Assuming that conduct, any conduct, is right based solely on tradition, habit, consensus or your proverbial gut is reckless and lazy, and ultimately undermines our quest for a more ethical culture. That, and not the unethical nature of corporate culture, is the most valuable lesson of Cockrell’s post.

9 thoughts on “Is Corporate Philanthropy Unethical? No, But It’s Important to Ask the Question

  1. Thanks to professional jagoff Michael Moore, we know that charity can be used as a weapon, so this isn’t too remarkable.

    On the other hand, there are the people who swear by Ayn Rand’s philosophy and think all charity is bad for THAT reason.

  2. So I guess the summary is: CEO’s should not be giving to charities, but instead should be paying those funds as additional dividends to stockholders so that THEY can donate that money to the charity of their choice.

    Since the underlying premise is expanding individual choice, I’d ordinarily say that I’m behind this 100% . . . and in principle, I am.

    But then there’s that tax code, where corporate dividends are taxed once on the corporation’s income tax, then taxed a second time on the tax returns of the shareholders. Granted, if a shareholder donates the money, it’s deductible to him or her, but if the corporation donates the money, it’s not taxed in the first place (which means the charity gets a larger donation).
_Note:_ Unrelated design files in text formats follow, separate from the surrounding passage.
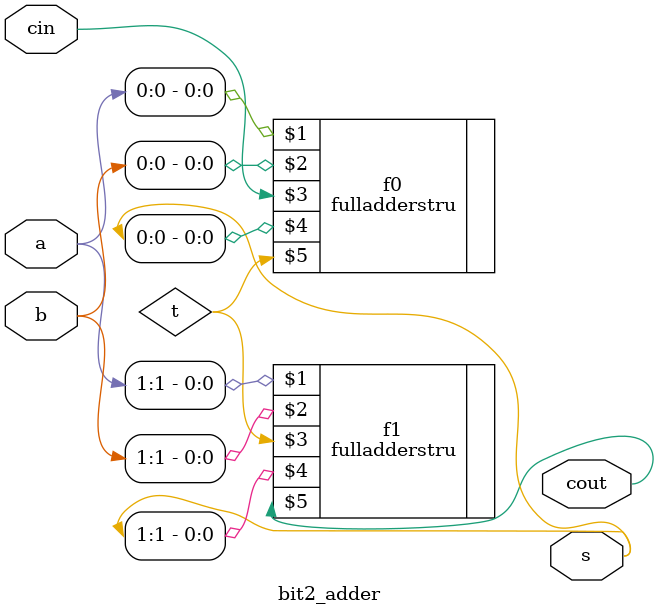
<source format=v>
`timescale 1ns / 1ps


module bit2_adder(input wire [1:0] a,input wire [1:0] b,input wire cin,output wire [1:0] s,output wire cout);
wire t;

fulladderstru f0(a[0],b[0],cin,s[0],t);
fulladderstru f1(a[1],b[1],t,s[1],cout);

endmodule

</source>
    That’s our tax code: big, fat, complicated, and ALWAYS influencing behavior (for good or ill) because, well, that’s the whole reason it’s big, fat, and complicated.

    So if you want to declare corporate charity unethical, you’d first need to eliminate charitable deductions for corporations (or just eliminate corporate income tax).

    –Dwayne

  3. Well, who ever thought that crusty old Ethics Alarms would be swayed by soppy sentiment. Corporate philanthropy involves a wonderful paradox: If good-intentioned, then unethical. If crass, then ethical. Here’s why:

    The money doesn’t belong to the corporate deciders, it belongs to the stockholders. If the CEO is feeling charitable he can give away some of HIS money. But if he gives away the corporation’s money he’s no better than Robin Hood, robbing the stockholders to give to his favorite worthy cause.

    On the other hand, if the CEO decided that corporate giving is valuable publicity for the corporation–say, Philip Morris giving to the ballet–the motive is profit-driven and the act is completely ethical.

    This is a rare example of ethics and motive being crosswise.

  4. Every single charitable conttibutor — corporate, foundation, individual — makes their choices based on personal beliefs, guilt, what it will get them (in the afterlife or here), their favorite pastimes or concerns (art, literature, cats, dogs, an alma mater, etc. That’s the way it works. The “few bad apples” don’t have to ruin the whole barrel of the most generous nation in the world. Should we have “charity squads” along with “death squads?” And what so trustworthy agency would be responsible for making THOSE decisions? Pretty darn scary to me…

  5. I am the author of the Worst-Case Scenario, and I have returned to blogging as of today. I am flattered by your taking notice of my article and applaud you for the intellectual honesty with which you present a view you do not hold.